Excerpted records: Begin

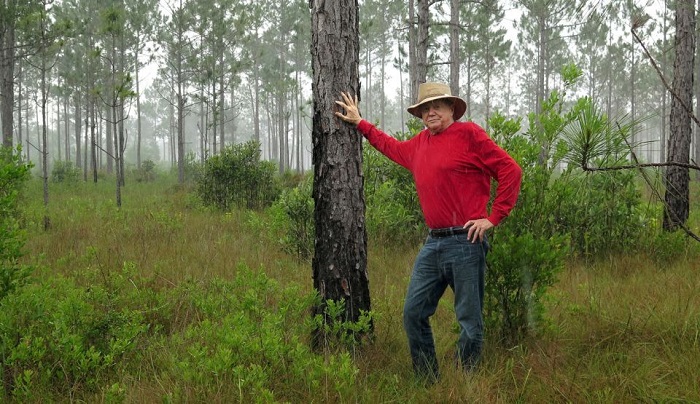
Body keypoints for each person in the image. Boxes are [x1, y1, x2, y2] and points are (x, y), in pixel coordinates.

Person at [334, 82, 522, 382]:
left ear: (451, 109)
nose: (430, 112)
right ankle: (428, 381)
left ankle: (465, 382)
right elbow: (390, 146)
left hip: (466, 241)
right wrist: (360, 123)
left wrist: (493, 218)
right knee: (413, 313)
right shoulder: (419, 144)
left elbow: (511, 170)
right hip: (434, 244)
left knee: (469, 322)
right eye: (424, 108)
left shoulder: (469, 134)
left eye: (437, 106)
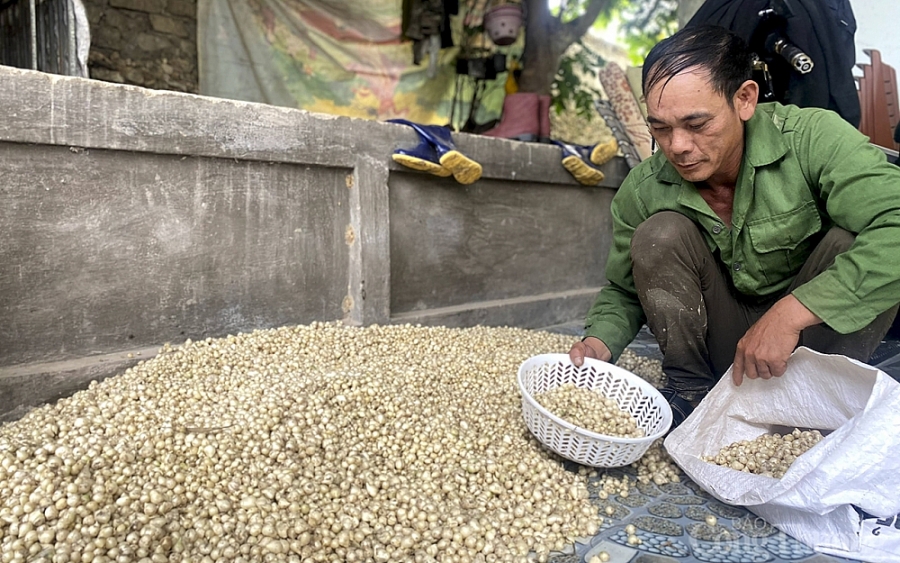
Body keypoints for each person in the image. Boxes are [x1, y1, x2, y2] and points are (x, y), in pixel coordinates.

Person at [568, 25, 900, 428]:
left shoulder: (811, 138)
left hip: (815, 344)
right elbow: (623, 291)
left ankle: (813, 405)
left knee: (855, 237)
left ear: (744, 99)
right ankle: (690, 394)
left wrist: (791, 314)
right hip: (726, 353)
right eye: (661, 128)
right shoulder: (644, 189)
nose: (677, 146)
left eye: (696, 124)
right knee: (659, 235)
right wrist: (599, 343)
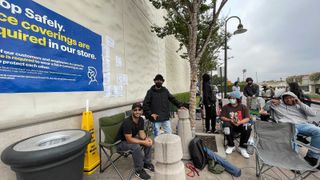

Excerpted records: End

• What the exercise asks
Starting at the top of the listing above, please restate word for word each line up to and including the one that holds "right shoulder: (419, 144)", omitting every image.

• Task output
Body keypoints for each person in the image. Boxes are [x1, y1, x2, y2] and points are (x, y), in pixel coordinates.

Person at [334, 82, 522, 382]:
left ear: (451, 109)
nose: (430, 112)
right ankle: (428, 381)
left ankle: (465, 382)
right elbow: (390, 146)
left hip: (466, 241)
right wrist: (360, 123)
left wrist: (493, 218)
right knee: (413, 313)
right shoulder: (419, 144)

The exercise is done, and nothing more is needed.